Raschka-research-group / coral-cnn

Rank Consistent Ordinal Regression for Neural Networks with Application to Age Estimation
https://www.sciencedirect.com/science/article/pii/S016786552030413X
MIT License
335 stars 62 forks source link

About coral-cnn model #16

Open konioyxgq opened 4 years ago

konioyxgq commented 4 years ago

You used nn.AvgPool2d(7, stride=1, padding=2) at the end of the cnn network, the network input is 120 x 120, the input of pooling layer is 4 x 4, then after the pooling layer to get the output size is 2 x 2, these 4 values are the same. What's the point of this design? Or I've miscalculated it.

rasbt commented 4 years ago

It wouldn't really matter in this case whether you choose

nn.AvgPool2d(4)

or

nn.AvgPool2d(7, stride=1, padding=2)

or in general any number >= 4.

In all cases all the values are averaged if the input to that layer is 4x4. It's been a while, but if I remember correctly, the reason why we have this particular avg pooling layer was that we were initially experimenting with larger input images also.
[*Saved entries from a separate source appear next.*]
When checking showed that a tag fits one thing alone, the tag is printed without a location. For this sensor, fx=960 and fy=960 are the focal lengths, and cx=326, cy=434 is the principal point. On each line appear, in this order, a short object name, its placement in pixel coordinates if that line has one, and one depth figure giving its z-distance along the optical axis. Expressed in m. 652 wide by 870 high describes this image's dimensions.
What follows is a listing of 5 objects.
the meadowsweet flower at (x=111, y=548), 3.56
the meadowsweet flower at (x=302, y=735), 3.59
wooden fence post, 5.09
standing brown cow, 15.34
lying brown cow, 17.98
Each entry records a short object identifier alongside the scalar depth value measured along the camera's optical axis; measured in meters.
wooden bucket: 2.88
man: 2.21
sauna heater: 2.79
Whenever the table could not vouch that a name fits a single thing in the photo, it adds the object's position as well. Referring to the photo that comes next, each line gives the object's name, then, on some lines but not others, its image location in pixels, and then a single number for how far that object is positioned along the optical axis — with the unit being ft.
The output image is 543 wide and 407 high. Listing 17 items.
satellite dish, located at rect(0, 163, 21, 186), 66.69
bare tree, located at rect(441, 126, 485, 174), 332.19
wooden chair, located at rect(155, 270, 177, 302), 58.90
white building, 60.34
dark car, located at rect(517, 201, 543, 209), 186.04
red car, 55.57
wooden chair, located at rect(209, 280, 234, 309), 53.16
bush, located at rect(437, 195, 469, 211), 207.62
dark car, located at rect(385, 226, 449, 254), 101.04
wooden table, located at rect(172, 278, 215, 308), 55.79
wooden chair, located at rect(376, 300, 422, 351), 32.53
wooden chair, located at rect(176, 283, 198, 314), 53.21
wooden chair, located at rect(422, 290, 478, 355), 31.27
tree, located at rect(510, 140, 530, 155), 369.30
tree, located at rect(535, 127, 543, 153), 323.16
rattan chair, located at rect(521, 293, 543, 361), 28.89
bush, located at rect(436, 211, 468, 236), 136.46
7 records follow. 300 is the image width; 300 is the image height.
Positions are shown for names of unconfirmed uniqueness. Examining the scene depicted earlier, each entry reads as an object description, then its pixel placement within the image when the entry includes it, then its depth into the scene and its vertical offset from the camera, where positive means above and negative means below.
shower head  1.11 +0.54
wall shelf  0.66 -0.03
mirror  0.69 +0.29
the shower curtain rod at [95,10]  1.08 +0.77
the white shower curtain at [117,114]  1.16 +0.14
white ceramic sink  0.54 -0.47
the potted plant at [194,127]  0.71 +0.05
But in the end we used 120x120 to make the comparison with the Niu et al 2016 paper more fair because that's what they used.

konioyxgq commented 4 years ago

You mean, all three choices get the same result? If it's the same, it's just a difference in parameter amounts. Right?

rasbt commented 4 years ago

Yeah. AvgPooling doesn't have any parameters. It's just averaging the pixels.

konioyxgq commented 4 years ago

Yes, but it affects the parameters of the full connection layer

konioyxgq commented 4 years ago

One of the full connection layers is 512 x 1 and the other is 4 x 512

rasbt commented 4 years ago

Oh I see. That's because of the padding=2 then and you may be right that there are duplicated values. We probably did this because we were initially working with larger images.

konioyxgq commented 4 years ago

Well, so if the input here is 120 x 120, it should be changed to nn. AvgPool2d (4). There is no duplicate value in this, and the fully connected parameter becomes 512, which also reduces the amount of parameters and the amount of calculation。

rasbt commented 4 years ago

i agree

konioyxgq commented 4 years ago

I think it's going to affect the training process and the results will be different. What do you think?

rasbt commented 4 years ago

yeah, i think it could make a small difference. I don't think it will substantially change anything because these are just some redundancies; and it probably will also affect all models equally.

rasbt commented 4 years ago

I got curious and am currently rerunning the experiments. Looks like speed is not affected (makes sense because of broadcasting in PyTorch/CUDA probably) but performance does seem to improve a bit. I will update things once I have all results. It may take a while though.